*PROBLEM REQUIREMENTS*
Transcribe the data in full and exactly, omitting any pictures.

*RECORDS TO PROCESS*
((
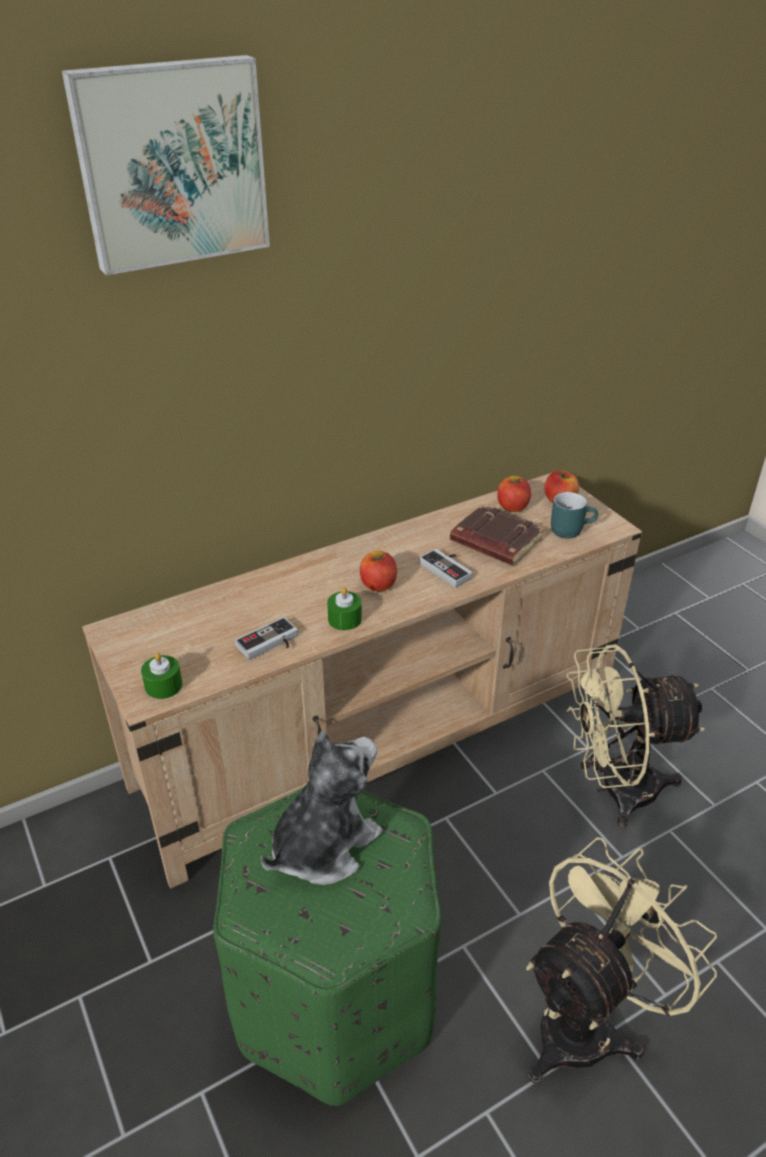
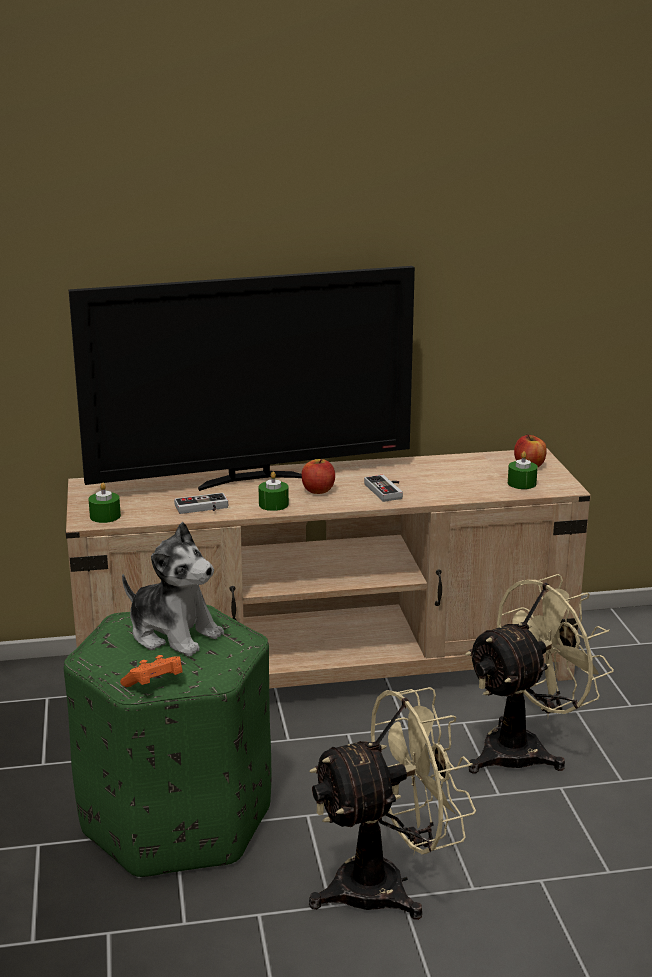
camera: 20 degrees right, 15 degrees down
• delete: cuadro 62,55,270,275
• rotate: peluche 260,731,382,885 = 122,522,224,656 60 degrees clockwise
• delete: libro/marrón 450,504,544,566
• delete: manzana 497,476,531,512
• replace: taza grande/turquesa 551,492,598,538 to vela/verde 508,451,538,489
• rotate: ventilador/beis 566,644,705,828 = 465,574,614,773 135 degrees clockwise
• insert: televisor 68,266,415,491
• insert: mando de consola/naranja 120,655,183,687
))
*TASK OUTPUT*
camera: 20 degrees right, 15 degrees down
• delete: cuadro 62,55,270,275
• rotate: peluche 260,731,382,885 = 122,522,224,656 60 degrees clockwise
• delete: libro/marrón 450,504,544,566
• delete: manzana 497,476,531,512
• replace: taza grande/turquesa 551,492,598,538 to vela/verde 508,451,538,489
• rotate: ventilador/beis 566,644,705,828 = 465,574,614,773 135 degrees clockwise
• insert: televisor 68,266,415,491
• insert: mando de consola/naranja 120,655,183,687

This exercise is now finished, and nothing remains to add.